[Selected passage]
PQ8. Education, National Standards—Student Achievement Data
[Sitting date: 23 July 2014. Volume:700;Page:10. Text is
subject to correction.]
8. CHRIS
HIPKINS (Labour—Rimutaka) to the Minister
of Education : Is she satisfied that national
standards data provides an accurate reflection of real
student achievement; if so, why?
Hon HEKIA
PARATA (Minister of Education): Tēnā koe e te
Mana Whakawā. Yes, I am satisfied that the reported data
provides an accurate reflection of where teachers assess
their students to be against the national standards at this
time. This is because I back the professional judgments of
teachers. National standards is in the third year of
reporting, which has been remarkably consistent given the
very early stages of implementation. The reporting is also
far more comprehensive and systematic than anything we have
had in the past. It is helpful to schools, which can now
identify early and precisely who needs what kind of
assistance. It is helpful to parents, who tell me they
appreciate the plain English reporting and knowing what they
can do to support their children to achieve. It is helpful
to teachers, who tell me it has enriched their understanding
of New Zealand’s brilliant curriculum. It is helpful to
principals, who tell me it helps them to know how their
schools are doing as a whole. It is helpful to kids, who
tell me they are enjoying knowing their next learning steps.
With this information, schools can now turn numbers into
names into needs so that five out of five can succeed.
Chris Hipkins : What confidence can
parents have that national standards data represents an
accurate picture of student achievement when the Ministry of
Education is advising schools in writing to arbitrarily
adjust their results from below standard to above standard
in order to make their schools data add up?

[Dataset extract]
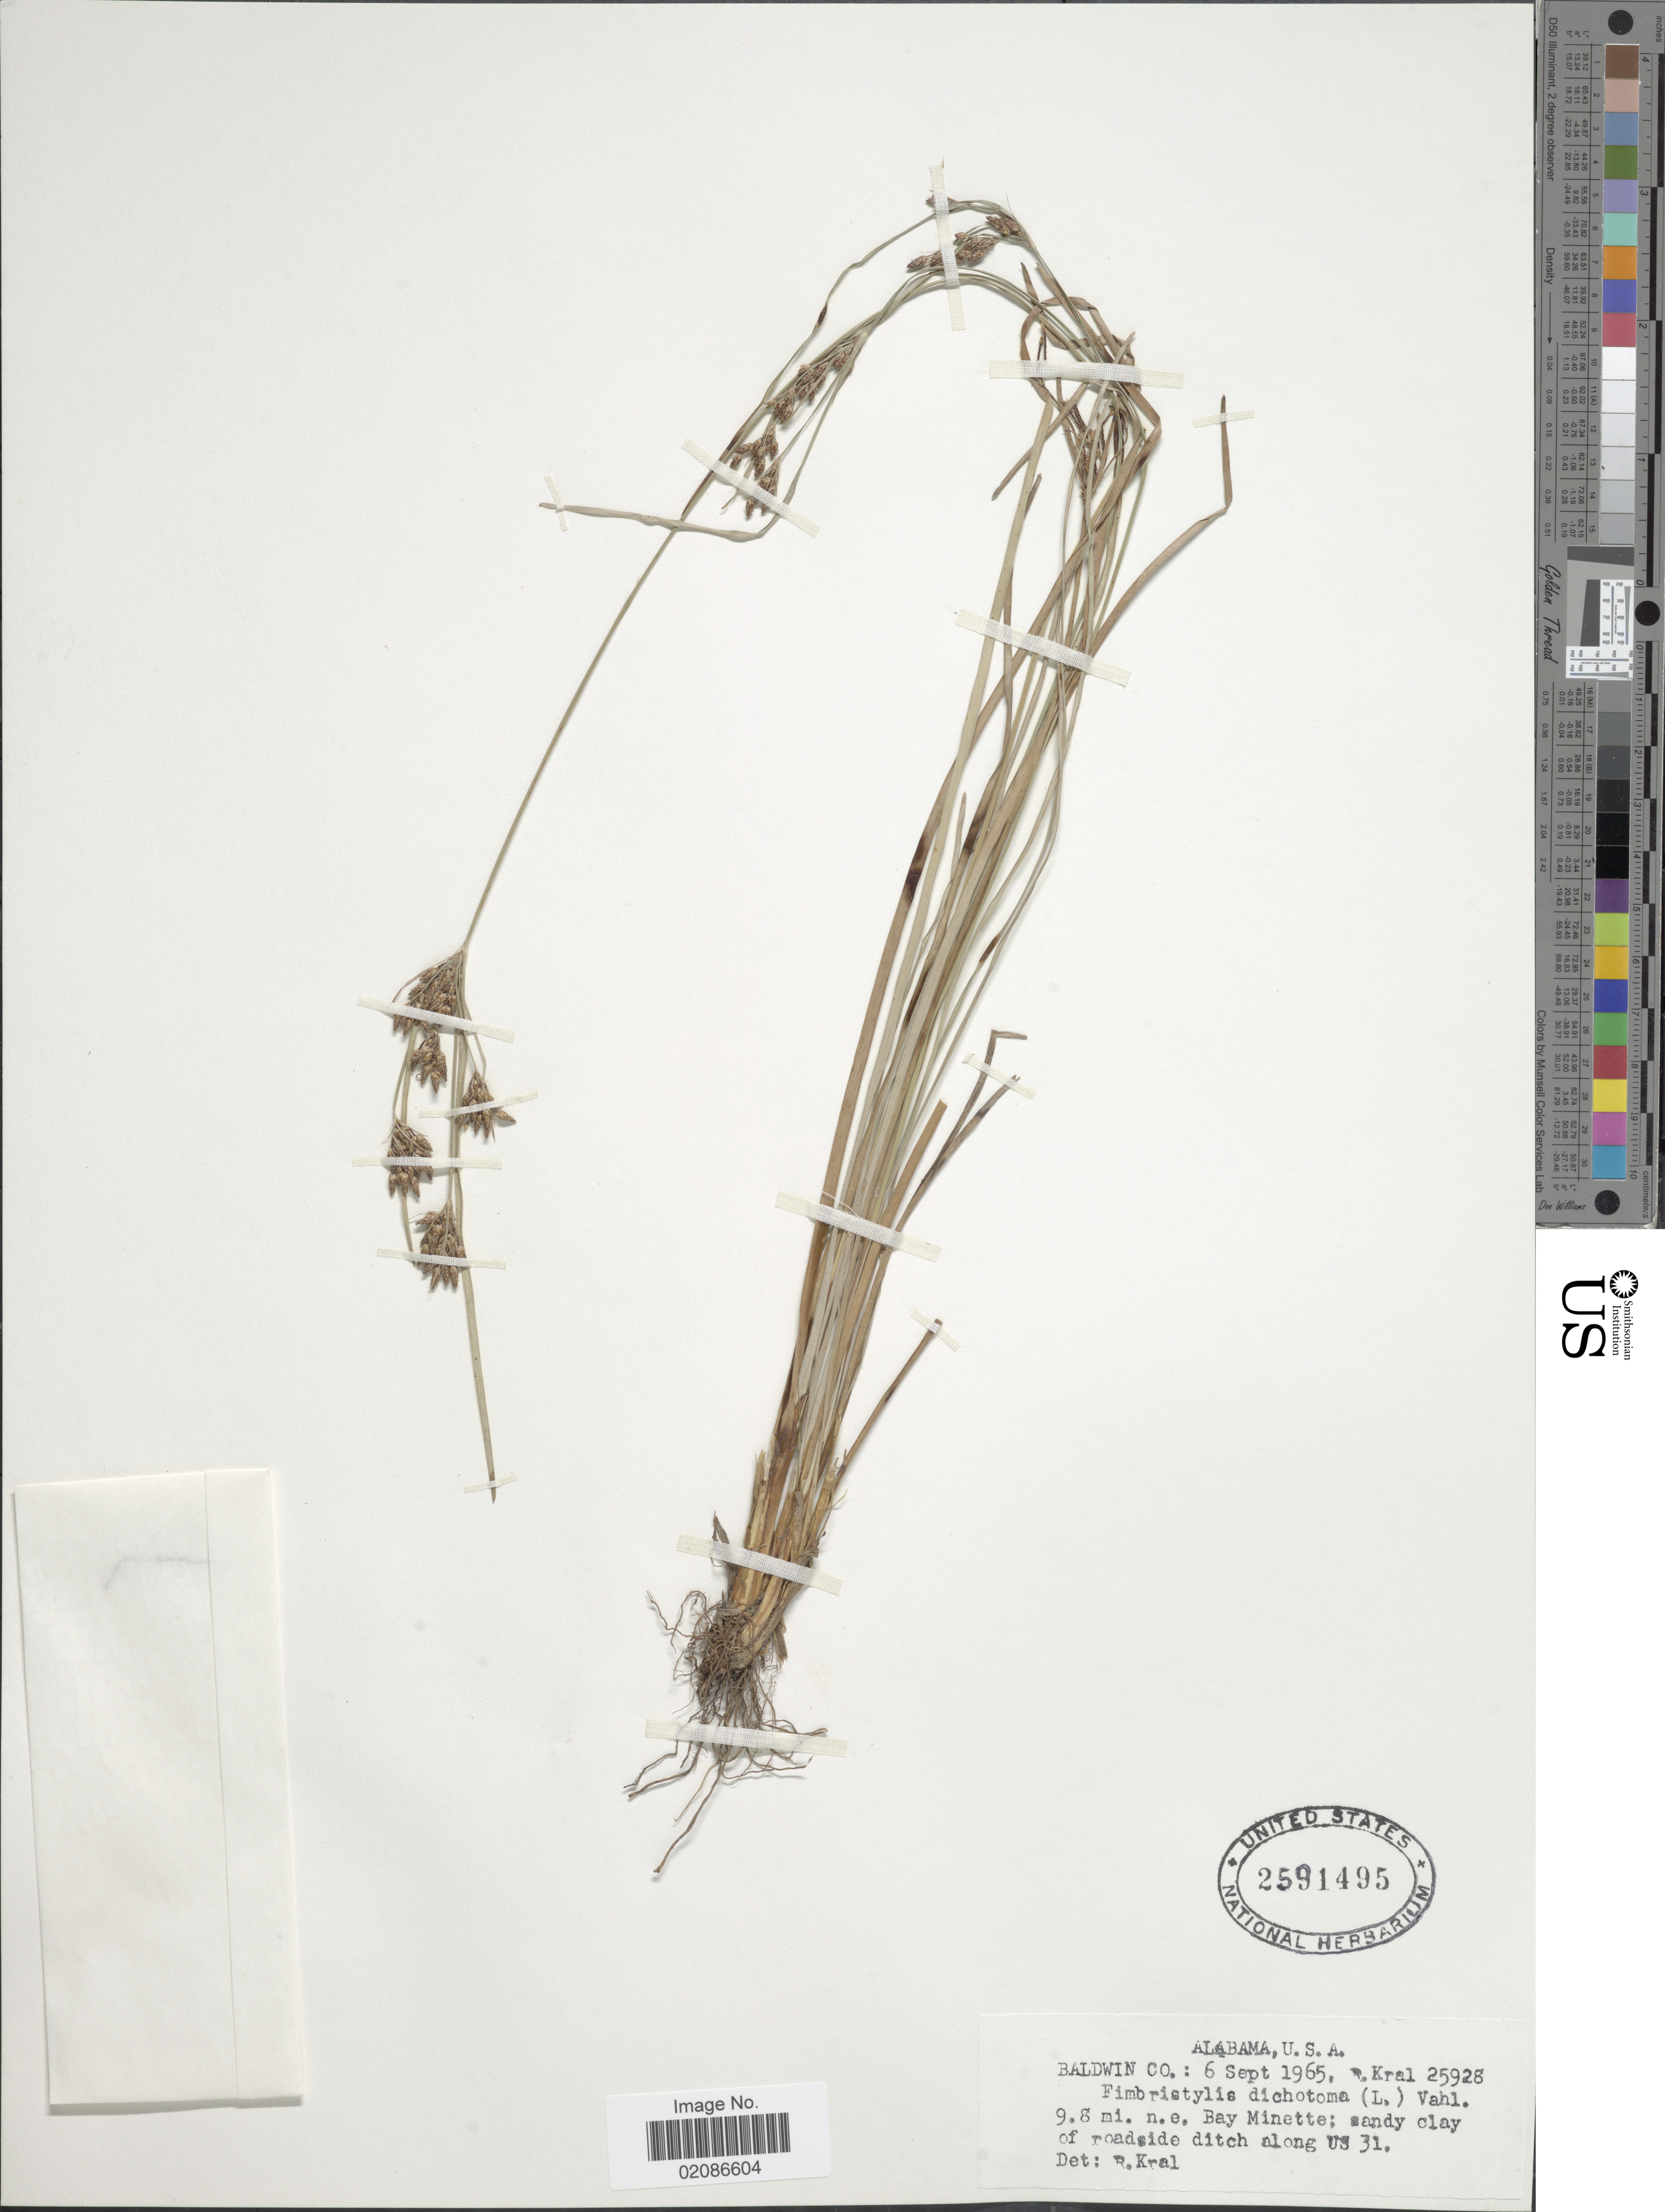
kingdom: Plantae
* * *
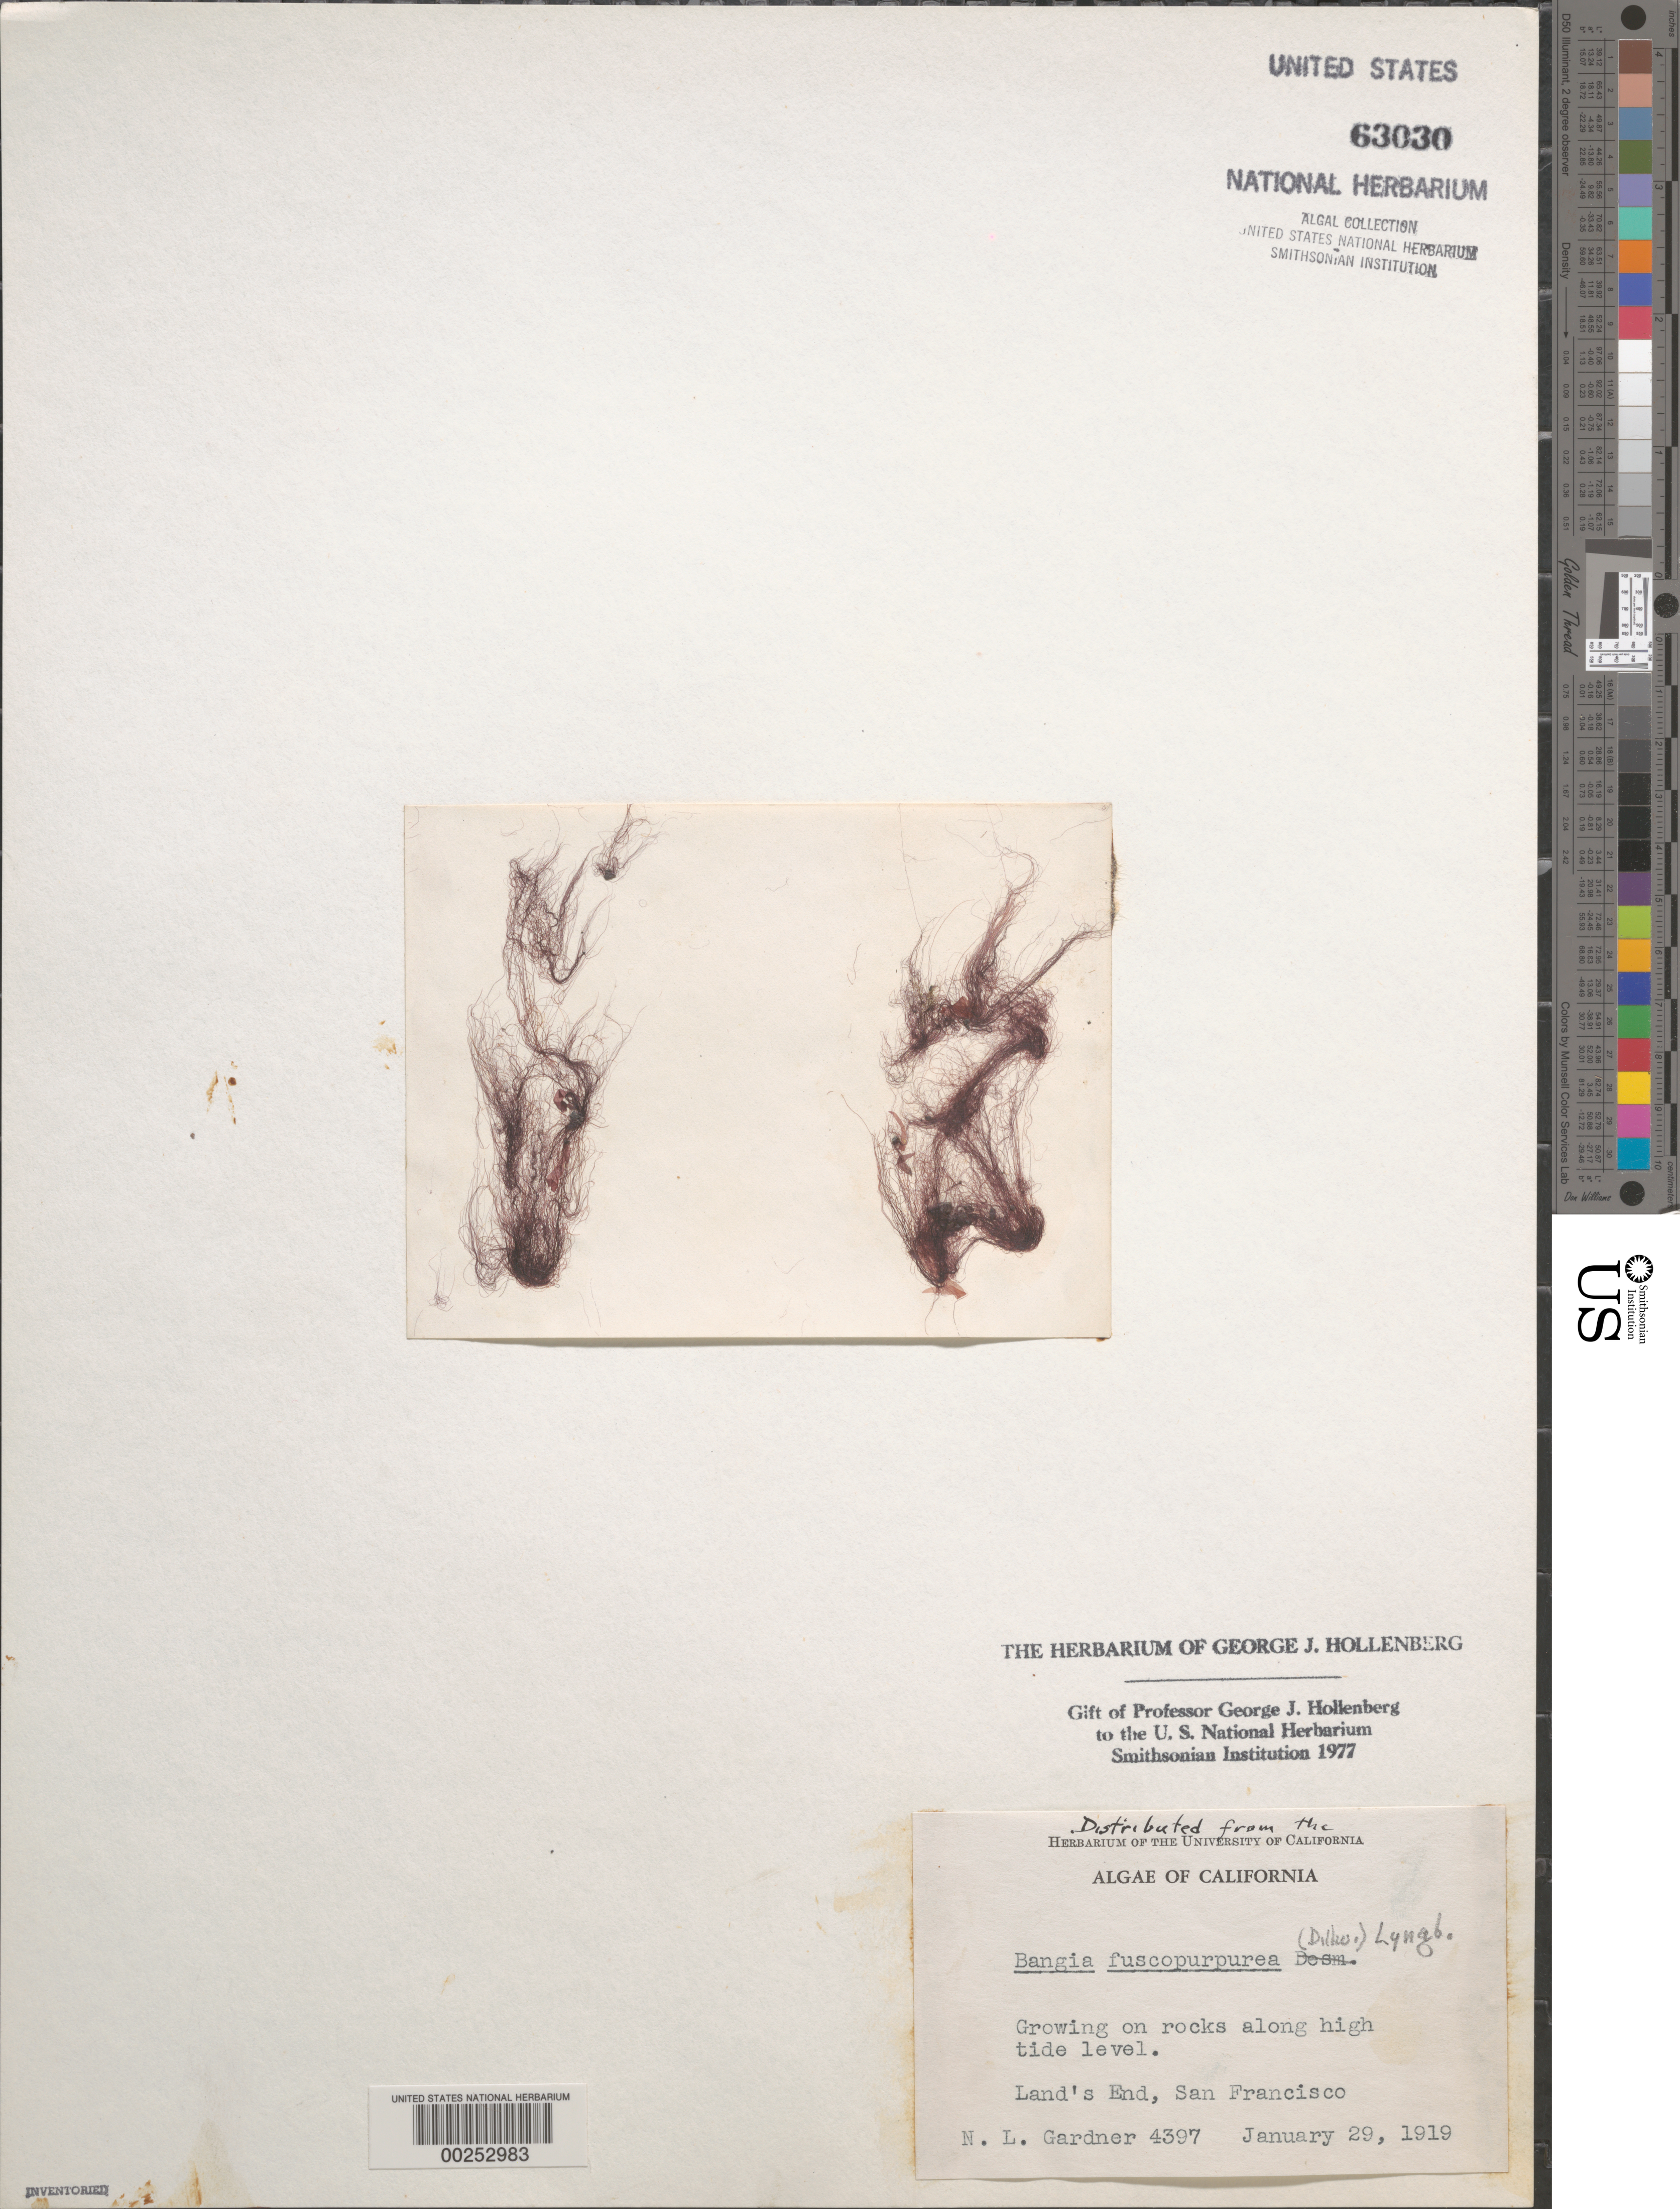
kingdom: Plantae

[Stated exercise 1]
Print the passage of the parliamentary exchange on national standards data exactly, starting at "PQ8. Education, National" and ending at "if so, why?".
[Stated exercise 2]
Write what comes next in the parliamentary exchange on national standards data, picking up after its final sentence.

[Expected output 1]
PQ8. Education, National Standards—Student Achievement Data
[Sitting date: 23 July 2014. Volume:700;Page:10. Text is
subject to correction.]
8. CHRIS
HIPKINS (Labour—Rimutaka) to the Minister
of Education : Is she satisfied that national
standards data provides an accurate reflection of real
student achievement; if so, why?

[Expected output 2]
Hon
HEKIA PARATA : That is absolute rubbish. That is
not what is happening. What is happening is that the
Ministry of Education is checking totals with schools, is
checking whether the data would disclose privacy issues, and
is reporting exactly what schools are telling it with those
results.
Chris Hipkins : I seek leave
to table an email from the Ministry of Education to Valley
School in Pukekohe, advising it to manipulate its data. It
is dated 9 May. I have removed the name of the official who
sent it.
Mr SPEAKER : Leave is sought
to table that particular email. Is there any objection?
There is none. It can be tabled.
• Document, by leave,
laid on the Table of the House.
Chris
Hipkins : Why should parents have confidence in the
national standards data when the principal involved has
stated “What they are suggesting I do is in fact
manipulate my data to make it fit. In this case it would
make my data look better, as I would now have no Asian
students in the ‘below’ category and three more Asian
students in the ‘above’ category.”, and that principal
further went on to say “I feel sorry for all parents and
communities who look at the 2013 national standards data and
make assumptions about school performance based on
manipulated data, and I am appalled at the thought that
schools will be judged and ranked based on such data.”?
Hon HEKIA PARATA : The answer to the
member’s question is in the very quote he read out. He is
talking about four Asian students. In a school they would be
identifiable if those numbers were used.
Chris
Hipkins : Does it paint an accurate picture of a
school’s student achievement if the Ministry of Education
is advising schools to adjust the results of students that
the school has ranked as being below the standard to be
above the standard?
Hon HEKIA PARATA :
It seems that the member is unable to process the answers I
have been giving him. There is—
Hon
Members : Ha, ha!
Hon HEKIA
PARATA : Yes, I agree. I agree that it is extremely
funny. The conflict here is the balance of managing the
privacy of students where the numbers are so low in a school
that the students would be recognised. The member’s own
evidence was that we were talking—
Chris
Hipkins : Make the numbers up.
Hon
HEKIA PARATA : Perhaps the member would like to
listen. We were talking about four students—four students
of a particular ethnicity being disclosed. That is not
manipulation. That is in accordance with the 1993 Privacy
Act.
Chris Hipkins : How does it
accurately represent student achievement at a school when a
school is being advised by the Ministry of Education to
change data so that students whom the school has assessed as
being below the standard are now reflected in the school’s
data as being above the standard?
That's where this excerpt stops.